The loss and gain of whole chromosomes (aneuploidy) is common in the development of leukemia and other cancers. In acute myeloid leukemia, the loss (monosomy) of chromosomes 5 and 7 and the gain (trisomy) of chromosome 8 are common clonal chromosomal abnormalities. Here, we have tested the hypothesis that metabolites of the human leukemogen benzene cause a higher rate of gain and loss among the chromosomes involved in leukemogenesis and, as such, are nonrandom and selective in their effects.

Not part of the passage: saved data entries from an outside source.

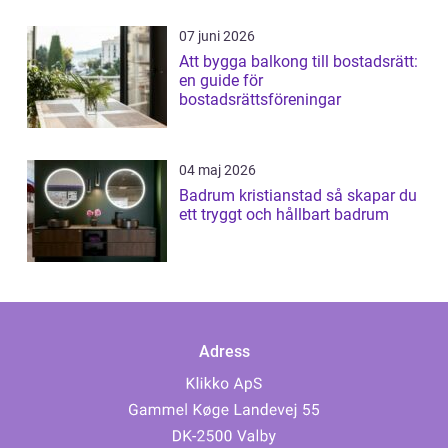
07 juni 2026
Att bygga balkong till bostadsrätt:
en guide för
bostadsrättsföreningar
04 maj 2026
Badrum kristianstad så skapar du
ett tryggt och hållbart badrum
Adress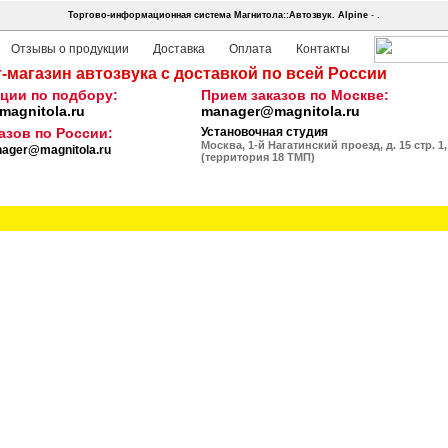
Торгово-информационная система Магнитола::Автозвук.
Alpine
- .
Отзывы о продукции
Доставка
Оплата
Контакты
-магазин автозвука с доставкой по всей России
ции по подбору:
Прием заказов по Москве:
agnitola.ru
manager@magnitola.ru
азов по России:
Установочная студия
Москва, 1-й Нагатинский проезд, д. 15 стр. 1,
ager@magnitola.ru
(территория 18 ТМП)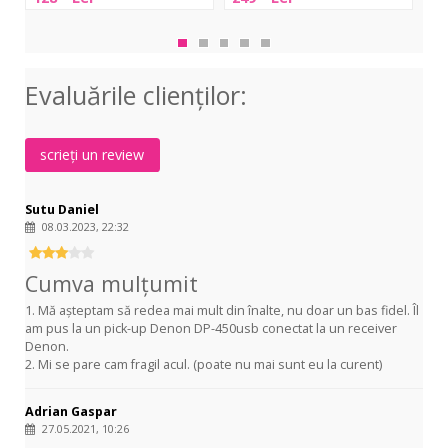
S-
PC-
Con
15
HS01-
Mix
Headshell
K
Mk
&
Evaluările clienţilor:
Pick-
up
System
scrieți un review
Sutu Daniel
08.03.2023, 22:32
Cumva mulțumit
1. Mă așteptam să redea mai mult din înalte, nu doar un bas fidel. Îl
am pus la un pick-up Denon DP-450usb conectat la un receiver
Denon.
2. Mi se pare cam fragil acul. (poate nu mai sunt eu la curent)
Adrian Gaspar
27.05.2021, 10:26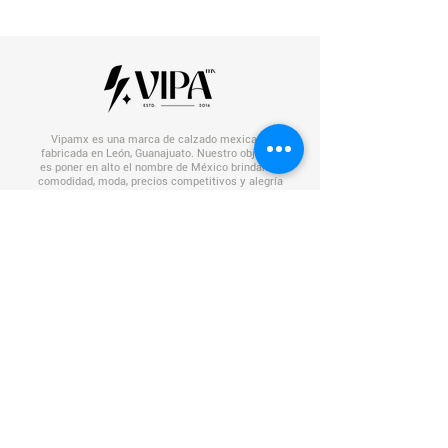
Vipamx es una marca de calzado mexicana
fabricada en León, Guanajuato.
Nuestro objetivo
es poner en alto el nombre de México brindando
comodidad, moda, precios competitivos y alegría
con cada uno de nuestros pares.
#calzademexico
¡Síguenos!
Categorías
Dama
Caballero
Mini Vipamx
Descuentos
¿Quieres ser distribuidor?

Human peripheral blood was exposed to two metabolites of benzene, namely, hydroquinone (HQ) and benzenetriol (BT), and the ploidy status of nine different chromosomes (1, 5, 6, 7, 8, 9, 11, 12, and 21) was examined using fluorescence in situ hybridization of metaphase spreads. Poisson regression was used to provide interpretable incidence rate ratios and corresponding P values for all nine chromosomes. Statistically significant differences were found between the sensitivity of the nine chromosomes to gain or loss. Chromosomes 5 and 7 were highly sensitive to loss following HQ and BT exposure, whereas chromosomes 7, 8, and 21 were highly sensitive to gain in comparison to other chromosomes. Significant support for the a priori hypothesis that chromosomes 5 and 7 are more sensitive to loss induced by HQ and BT than the other seven chromosomes was also obtained. These data support the notion that benzene metabolites affect the ploidy status of specific chromosomes more than others and may initiate or promote leukemia induction through these specific effects.